No, it so isn’t working for me.
There was no real reason to include that last quote. Just remember that when actually reading this book, you get a lot of sentences like that.
Jessica plans her escape, deciding to come up with a story that she’s going to go shopping early the next morning, but actually go to the airport. But Regan surprises her by also waking up early to go on the trip with her! At the store, Jessica pulls a Twilight:
I’m trying to figure out like how to get away from him (drink) long enough to catch a taxi to the airport. The best possibility is the ladies’ room.
So how would you write this scene where Jessica leaves her emotionally abusive, sometimes physically abusive husband? Perhaps you’re thinking… a series of wacky mishaps? Because we get this scene where:
- Jessica gets into a cab, tries in vain to communicate “take me to the airport” to the cab driver, who apparently has never heard the English word for “airport” ever in his line of work.

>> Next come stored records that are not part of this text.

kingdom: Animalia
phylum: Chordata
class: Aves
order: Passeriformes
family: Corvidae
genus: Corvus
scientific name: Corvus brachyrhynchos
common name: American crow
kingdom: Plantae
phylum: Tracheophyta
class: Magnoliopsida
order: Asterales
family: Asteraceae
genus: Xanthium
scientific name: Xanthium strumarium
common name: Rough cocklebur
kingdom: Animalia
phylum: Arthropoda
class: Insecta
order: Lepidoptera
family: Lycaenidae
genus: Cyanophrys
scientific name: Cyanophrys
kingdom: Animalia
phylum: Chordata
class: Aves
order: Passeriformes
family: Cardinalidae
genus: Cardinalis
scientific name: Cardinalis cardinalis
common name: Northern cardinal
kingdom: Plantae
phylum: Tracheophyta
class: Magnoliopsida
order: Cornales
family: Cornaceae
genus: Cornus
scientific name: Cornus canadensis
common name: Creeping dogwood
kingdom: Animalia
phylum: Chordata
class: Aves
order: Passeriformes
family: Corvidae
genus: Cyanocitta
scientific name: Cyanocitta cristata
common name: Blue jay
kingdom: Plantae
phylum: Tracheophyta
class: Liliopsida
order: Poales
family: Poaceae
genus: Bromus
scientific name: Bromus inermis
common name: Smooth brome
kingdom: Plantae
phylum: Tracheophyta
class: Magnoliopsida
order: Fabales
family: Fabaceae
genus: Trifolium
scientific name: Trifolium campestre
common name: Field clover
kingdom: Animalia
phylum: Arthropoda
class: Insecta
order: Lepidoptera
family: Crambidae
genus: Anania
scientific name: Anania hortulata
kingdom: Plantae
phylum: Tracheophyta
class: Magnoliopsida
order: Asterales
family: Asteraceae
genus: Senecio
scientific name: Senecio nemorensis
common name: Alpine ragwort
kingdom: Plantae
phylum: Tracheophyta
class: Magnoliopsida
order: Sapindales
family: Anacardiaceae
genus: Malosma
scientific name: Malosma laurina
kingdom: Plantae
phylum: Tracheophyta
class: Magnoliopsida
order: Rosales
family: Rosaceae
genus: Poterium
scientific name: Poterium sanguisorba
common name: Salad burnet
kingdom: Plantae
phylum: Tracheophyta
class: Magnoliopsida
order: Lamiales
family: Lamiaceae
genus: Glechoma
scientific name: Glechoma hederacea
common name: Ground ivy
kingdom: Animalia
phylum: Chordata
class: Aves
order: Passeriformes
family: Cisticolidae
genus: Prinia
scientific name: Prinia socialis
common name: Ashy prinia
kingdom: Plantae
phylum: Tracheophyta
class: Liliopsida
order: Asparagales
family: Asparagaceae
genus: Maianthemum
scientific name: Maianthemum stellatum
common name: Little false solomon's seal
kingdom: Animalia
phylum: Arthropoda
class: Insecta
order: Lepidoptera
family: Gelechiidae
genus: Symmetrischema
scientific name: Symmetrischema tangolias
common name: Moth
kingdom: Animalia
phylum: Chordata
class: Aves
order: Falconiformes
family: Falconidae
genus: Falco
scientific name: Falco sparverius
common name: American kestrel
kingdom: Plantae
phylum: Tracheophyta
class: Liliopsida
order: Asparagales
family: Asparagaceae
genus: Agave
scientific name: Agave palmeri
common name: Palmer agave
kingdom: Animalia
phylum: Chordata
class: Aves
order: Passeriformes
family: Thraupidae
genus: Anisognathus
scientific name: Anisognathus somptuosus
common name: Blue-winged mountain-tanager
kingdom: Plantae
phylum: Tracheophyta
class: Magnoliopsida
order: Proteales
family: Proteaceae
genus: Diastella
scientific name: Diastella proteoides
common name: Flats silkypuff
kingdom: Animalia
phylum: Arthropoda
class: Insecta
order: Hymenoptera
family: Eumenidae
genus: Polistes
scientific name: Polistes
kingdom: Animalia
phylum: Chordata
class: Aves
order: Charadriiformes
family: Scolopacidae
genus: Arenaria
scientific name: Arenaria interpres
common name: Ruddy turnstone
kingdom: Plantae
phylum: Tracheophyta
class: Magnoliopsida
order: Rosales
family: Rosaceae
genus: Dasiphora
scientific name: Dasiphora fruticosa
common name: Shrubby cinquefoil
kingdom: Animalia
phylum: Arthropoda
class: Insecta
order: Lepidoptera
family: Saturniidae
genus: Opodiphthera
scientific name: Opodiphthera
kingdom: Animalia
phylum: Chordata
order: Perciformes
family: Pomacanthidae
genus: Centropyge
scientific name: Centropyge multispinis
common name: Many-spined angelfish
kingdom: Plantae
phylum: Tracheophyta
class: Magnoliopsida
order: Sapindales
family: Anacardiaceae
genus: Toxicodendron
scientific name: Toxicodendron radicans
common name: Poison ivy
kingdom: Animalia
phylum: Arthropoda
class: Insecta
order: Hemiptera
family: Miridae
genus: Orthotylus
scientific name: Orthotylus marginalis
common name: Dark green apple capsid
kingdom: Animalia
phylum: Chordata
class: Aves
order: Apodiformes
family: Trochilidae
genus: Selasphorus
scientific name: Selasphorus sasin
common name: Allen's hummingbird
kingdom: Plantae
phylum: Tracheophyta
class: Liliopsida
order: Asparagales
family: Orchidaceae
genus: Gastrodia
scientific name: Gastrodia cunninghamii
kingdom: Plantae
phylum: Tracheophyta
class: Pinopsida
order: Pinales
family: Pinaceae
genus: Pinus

- But then he then can’t move because of a car parked in front of them! So Jessica tries to communicate in her terrible French again to get the driver in front of them to move his car forward.
- But then the driver in her cab doesn’t get that he can drive around the other car now? For some reason?
- But then the first car’s passengers arrive, and take forever getting into the car! Oy vey!
It’s… tonally confusing. To say the least. Maybe I sound like I’m being harsh, but seriously, I have no idea whether this scene where she’s abandoning her husband is supposed to be tense or comedic, and Jessica is literally pretending to be an airplane.
“Plane!” I add the wings with my arms.
Jessica eventually gets to the airport and gets on a plane, terrified her husband will catch her and with no idea what he’ll do if he does. Good thing we properly set the mood with all those wacky jokes about trying to get a cab! But she finds some comfort in how she’ll soon be back “in the arms of my sister, the safest place in the world”. Until the flashback ends.
But not anymore.
Maybe you don’t get why. Well, Sweet Valley Confidential‘s got you covered, just in case you haven’t actually read a single word of the previous five chapters.
Now Jessica was just like everyone else; the uniqueness of the twinship was gone.
I’m not saying stories can’t make up words if it turns out to be the most effective way to get a point across, but I kind of think we got this one by now.